Models underestimate the consequences
“These climate models underestimate the consequences of climate change. In reality, the relatively warm waters in the Arctic regions are even warmer, and closer to the sea ice. Consequently, we believe that the Arctic sea ice will melt away faster than projected,” explains Céline Heuzé, climatologist at the University of Gothenburg and lead author of one of the studies.
Warm water flows into the Arctic Ocean via Fram Strait between Greenland and Svalbard. However, the volume of water in these ocean currents and its temperature in the climate models are too low, which is one of the reasons why the climate models’ projections will not be accurate. Even the stratification of the Arctic Ocean is incorrect. The researchers argue that since roughly half of the models project an increase and the other half a decrease in stratification, the consequences of global warming cannot be estimated accurately.
These days, I often feel a bit fatalistic about our ability to accurately estimate what’s coming. We’ve a solid understanding of what’s coming for longer than I’ve been alive, and the older I get, the more that fact makes the lack of drastic action unconscionable. What’s the point in having good warnings if they’re just going to be ignored in favor of insatiable greed?

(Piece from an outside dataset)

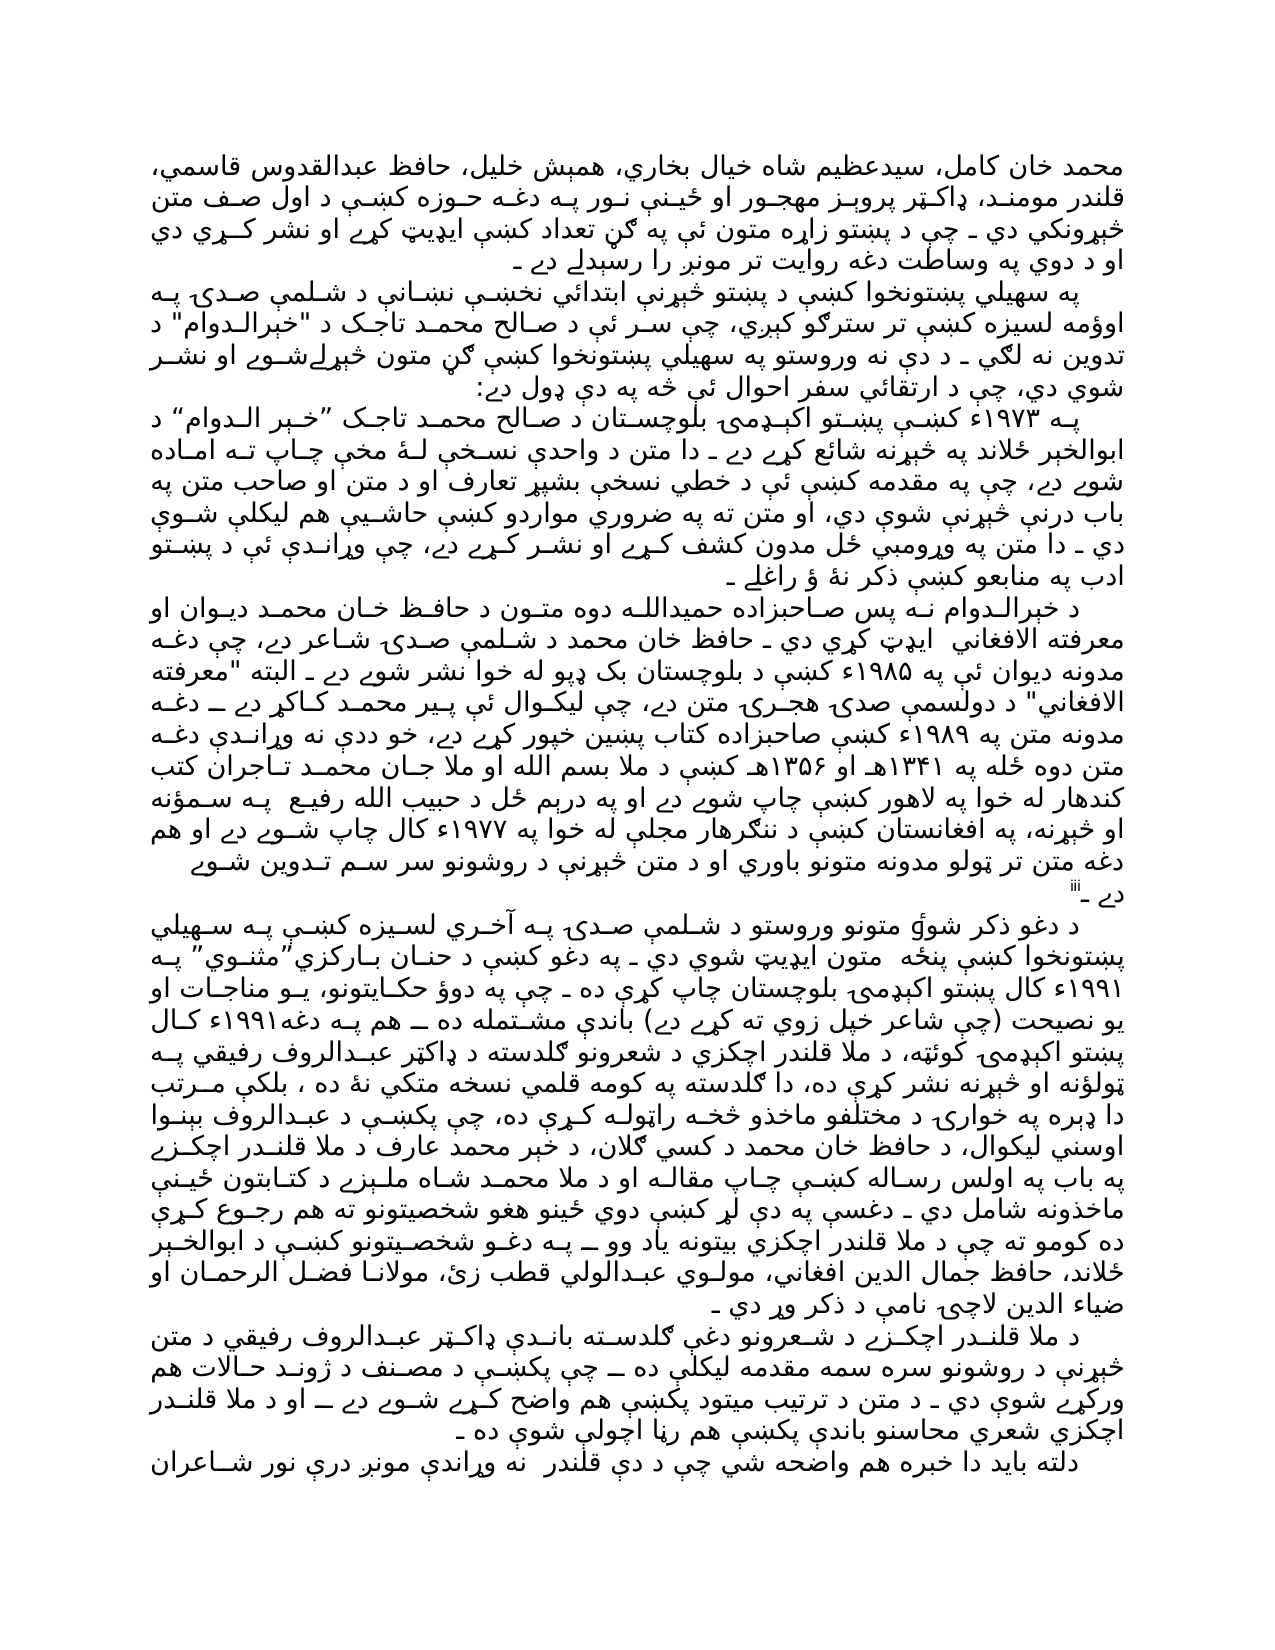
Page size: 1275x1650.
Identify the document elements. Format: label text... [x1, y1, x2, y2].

Well, part of the point is the effort to reshape society so that we can heed those warnings, and until we do reach that point, I think there’s at least some utility in being able to point to all the missed opportunities and corrupt choices from the aristocracy.

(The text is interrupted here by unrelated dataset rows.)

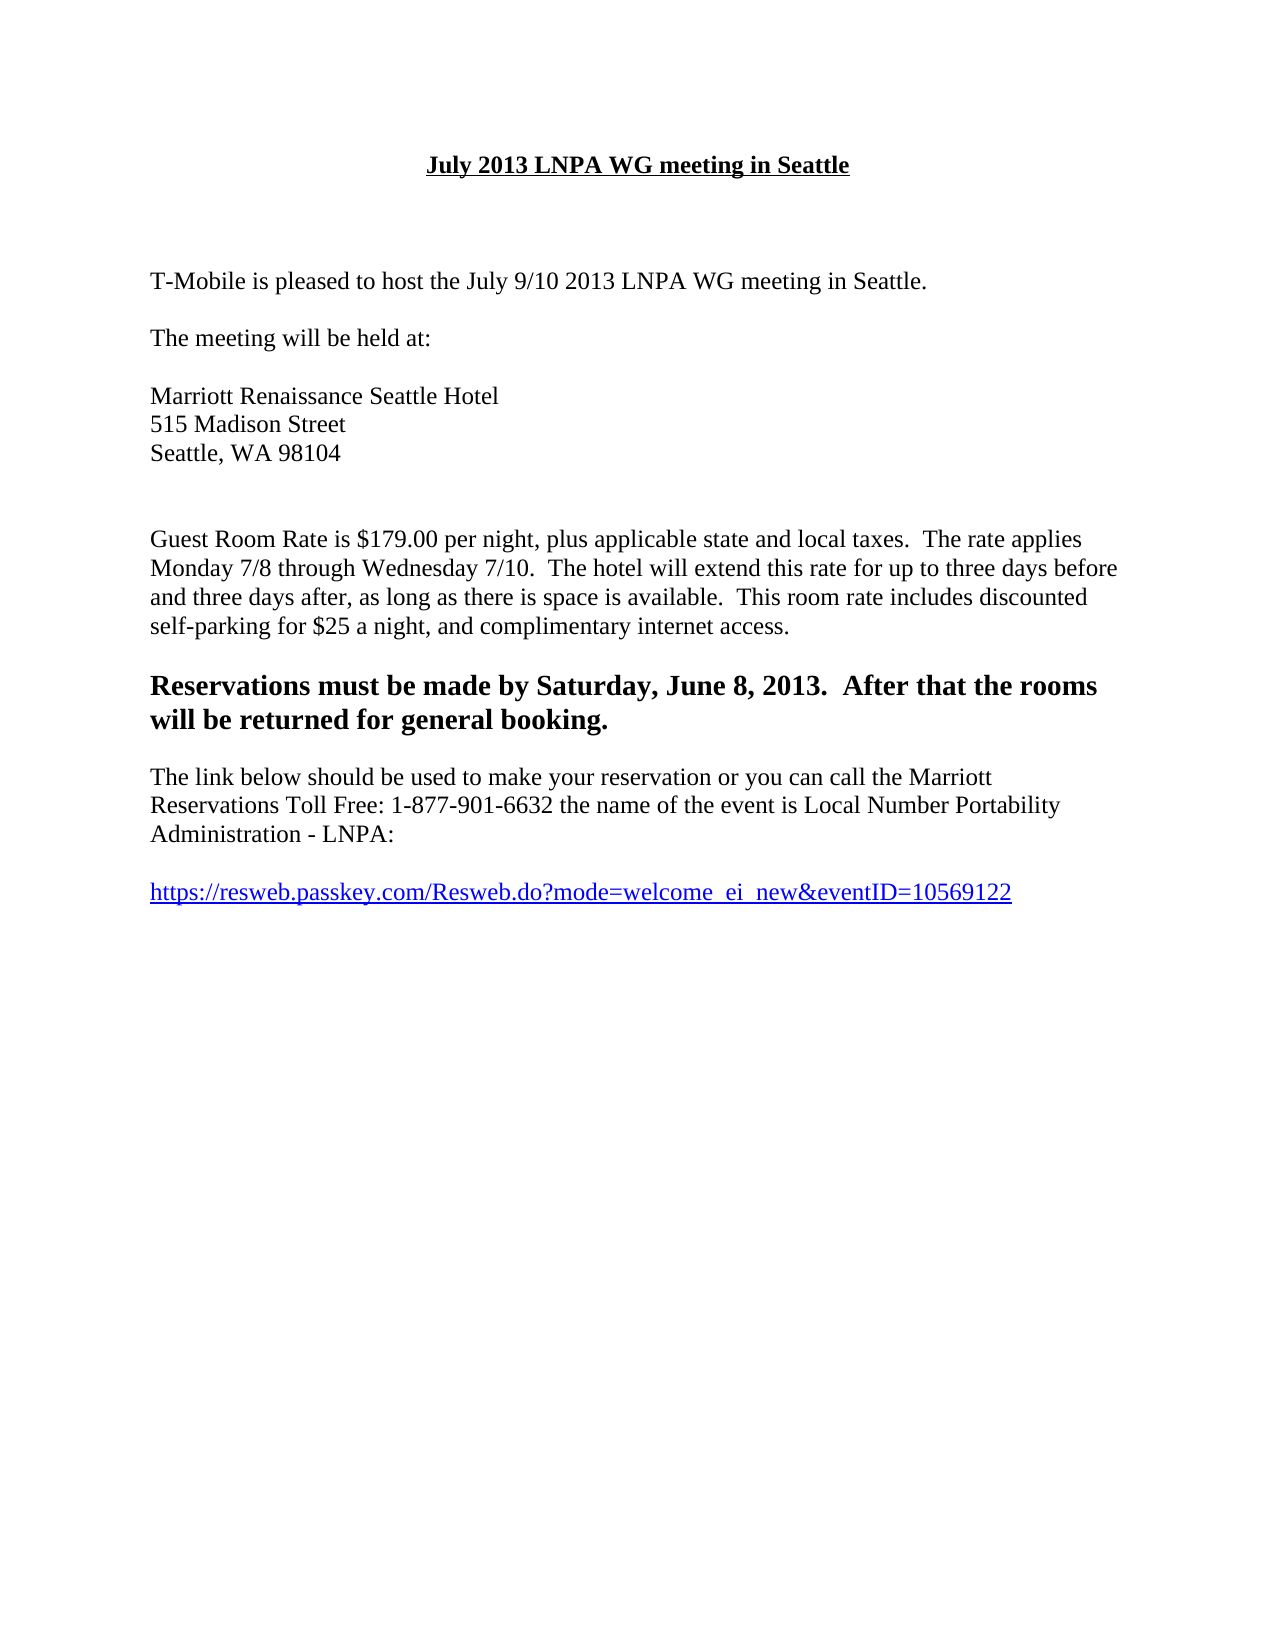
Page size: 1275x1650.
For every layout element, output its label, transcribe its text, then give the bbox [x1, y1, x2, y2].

text Guest Room Rate is $179.00 per night, plus applicable state and local taxes. The rate applies Monday 7/8 through Wednesday 7/10. The hotel will extend this rate for up to three days before and three days after, as long as there is space is available. This room rate includes discounted self-parking for $25 a night, and complimentary internet access. [150, 524, 1125, 639]
text Marriott Renaissance Seattle Hotel [150, 381, 1125, 409]
text https://resweb.passkey.com/Resweb.do?mode=welcome_ei_new&eventID=10569122 [150, 877, 1125, 906]
text The meeting will be held at: [150, 323, 1125, 352]
text Reservations must be made by Saturday, June 8, 2013. After that the rooms will be returned for general booking. [150, 668, 1125, 735]
text 515 Madison Street [150, 409, 1125, 438]
text July 2013 LNPA WG meeting in Seattle [150, 150, 1125, 179]
text The link below should be used to make your reservation or you can call the Marriott Reservations Toll Free: 1-877-901-6632 the name of the event is Local Number Portability Administration - LNPA: [150, 762, 1125, 848]
text Seattle, WA 98104 [150, 438, 1125, 467]
text T-Mobile is pleased to host the July 9/10 2013 LNPA WG meeting in Seattle. [150, 266, 1125, 294]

One of those “corrupt choices” is the ongoing under-funding of Arctic and Antarctic research (fossil fuel “research” doesn’t count, and will doom us all). It’s always hard to tell, in liberal societies, whether this kind of thing is deliberate neglect because a lack of certainty benefits fossil fuel corporations, or just a “passive” effect of a societal infrastructure primarily designed to serve capitalists. I think the lack of certainty about that is also something that benefits corporations, as neutrality and stagnation generally only serve those at the top. Regardless, whether its through political efforts or through crowdfunding, I agree with the conclusion of this research report:
Acquiring hard data must be prioritised
“This is a serious situation. If governments and organisations all over the world are going to rely on these climate models, they must be improved. Which is why research and data acquisition in the Arctic ocean must be prioritised. At present, we cannot provide a useful prediction of how quickly the Arctic sea ice is melting,” Céline Heuzé explains.
[…]
“We need a climate model that is tailored to the Arctic. In general, you can’t use the same model for the entire planet, as conditions vary considerably. A better idea would be to create a specific model for the Arctic that correctly factors in the processes occurring in the Arctic Ocean and surrounding land areas.”
If I do come across a funding project for research like this, I’ll be sure to post it.